Centurions 0 – Vigiles 1

Nos volo opus! is the cry of the Centurions outside the Colosseum. Or maybe they use the modern equivalent of Latin, perhaps they’re calling out Vogliamo lavorare!

Whatever they’re saying, the Centurions, who are a delight to tourists in Rome, are being told to move on by the local vigiles or polizia .

Rome city council has launched a task force to keep the men dressed in leather tunics and armour from asking money from tourists for posing for pictures.

After officers removed some of the costumed warriors, two other Centurions scaled the Colosseum in protest against being banned from working.

As police carried them away, supporters intervened to free them, leading to pushing and swinging on both sides

The centurions and gladiators are still allowed to work elsewhere in Rome such as along the road leading up to the Colosseum, the Trevi Fountain or in the Renaissance Piazza Navona where they are a mainstay.
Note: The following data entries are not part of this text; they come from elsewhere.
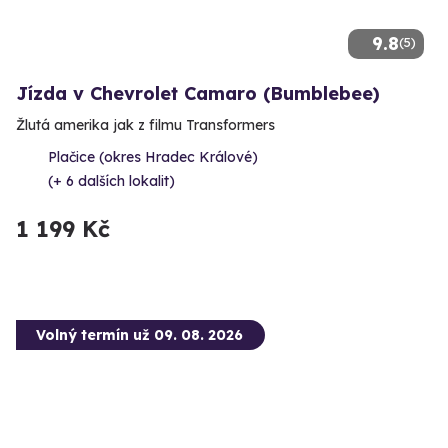
9.8
(5)
Jízda v Chevrolet Camaro (Bumblebee)
Žlutá amerika jak z filmu Transformers
Plačice (okres Hradec Králové)
(+ 6 dalších lokalit)
1 199 Kč
Volný termín už 09. 08. 2026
While the performers say they only ask for small donations, police say they can take home as much as 200 euros per day, income for which they allegedly never pay taxes. So the problem is one of tax payments?

If you’re really keen on seeing some real Centurions, a time machine is your best bet. The Rome we see today is absolutely nothing like the Rome of the Caesars. The entire modern city is 90-degrees out of phase and it takes time and effort to travel back into the Roman life.

So what is missed is the granularity of Rome at its height. High rise apartments, colour and graffiti, not to mention sharing lunch with strange foreigners clothed or naked at the many street eateries.

Ancient Rome on Five Denarii a Day

You will also need this fabulous Guide Book to get around in safety.

A budget conscious 2nd century visitor has much to plan.

Vacation apartments, grand communal bathing, sacrificing your bull, dining with fish sauce, bloodletting and betting, plus the very important toilet etiquette such as correctly passing the sponge.

A guide for Rome of 200 CE, it’s full of history, advice to keep out of trouble, and lots of humour, giving you a sense of daily life during the height of the Roman Empire.

The chapters really do their best to explain how to get around Rome, from places to eat to sites to see, from the games to the marketplaces, from the brothels to the temples. There is a section that even explains how to change your money.

From the page numbers, to the list of useful phrases, you get the sense that this would be a great tour book for a time traveler.

If only you knew how to speak Latin and had a Time Machine!